5. Should you go alone, or with someone?
Ask yourself if planning this trip with a partner would be possible. In many cases, going with a partner can be a key component to lasting, meaningful benefits. Of course, many people attend retreats on their own and experience significant benefits. Arguably, the solo traveler should pay extra close attention to the culture of the retreat they choose and make sure it aligns with their goals and values.
At our retreat, we get many combinations. Some are solo travelers, others are couples, college friends, siblings, or parents visiting with their adult children. Overall, we believe that sharing this experience can strengthen bonds and contribute to more durable, long-lasting therapeutic effects.
8. Select an emergency contact
Make sure you choose someone you trust to be your emergency contact and let them know where you are traveling. Even though psilocybin is a very safe substance, and any difficulties during travel or at a retreat are unlikely to be related to its use, it is always a good idea to have a trusted contact that knows your location.
9. Make a plan for after the retreat
Are you planning to join a local psychedelic society? Do you have a meeting scheduled with your therapist to debrief? It can be helpful to plan a couple of extra days off from work after a retreat to ease back into everyday life.
Eleusinia has a lot going on for visitors after our retreat.

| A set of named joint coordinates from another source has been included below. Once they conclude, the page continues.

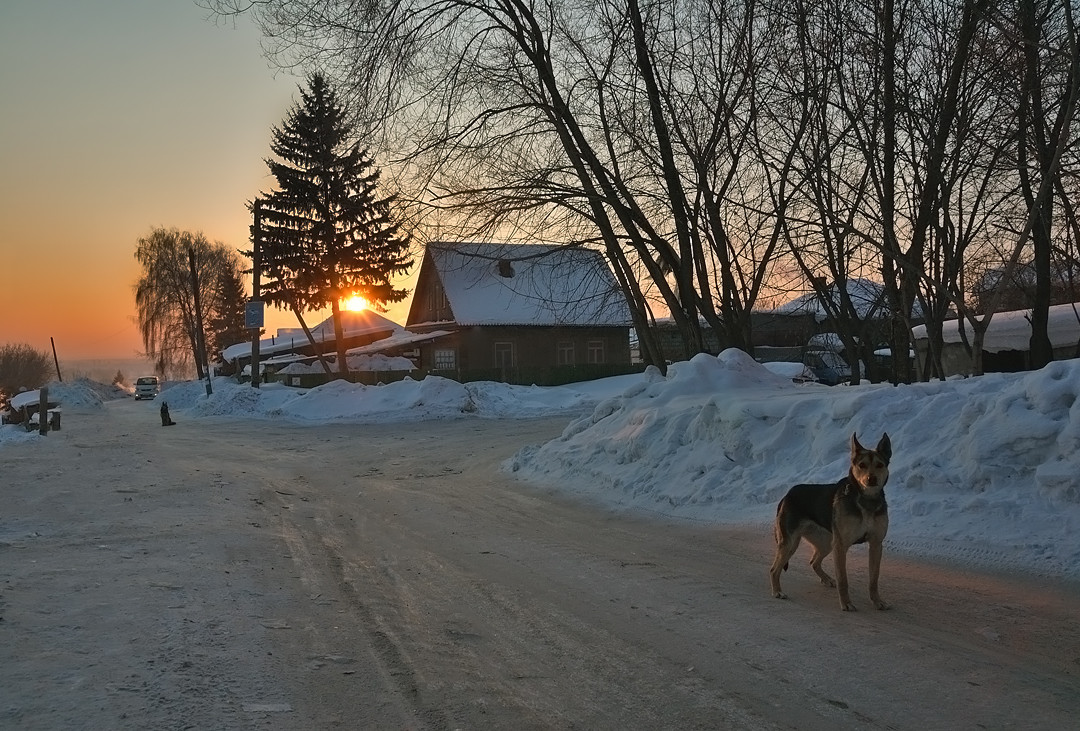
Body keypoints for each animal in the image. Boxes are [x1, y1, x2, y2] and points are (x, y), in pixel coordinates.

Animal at [768, 434, 894, 608]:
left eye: (880, 465)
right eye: (862, 465)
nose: (871, 479)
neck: (866, 500)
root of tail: (787, 495)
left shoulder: (876, 544)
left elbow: (873, 580)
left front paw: (877, 601)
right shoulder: (841, 546)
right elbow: (843, 579)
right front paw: (846, 603)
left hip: (825, 542)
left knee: (813, 562)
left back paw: (826, 579)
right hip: (790, 543)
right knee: (774, 569)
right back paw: (777, 591)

We have a private network with weekly online meetings for Q&A sessions, guided meditation, and integration support. During the retreat, we also teach a mushroom growing class, so many visitors use this network as a resource for guidance during the cultivation process.
10. Keep in mind that you may never feel 100% ready, and that’s ok
Even if you prepare for a psilocybin retreat, you may never feel 100% ready. Feeling ready can come in spurts and waves. The reality is that many people seek a transformative experience when they are going through a challenging time. If you are going through grief, pain, and depression, remember that this is not an ordinary vacation. It’s ok to show up as whatever version of yourself you may be at this time. Be kind and gentle with yourself as you prepare for this experience.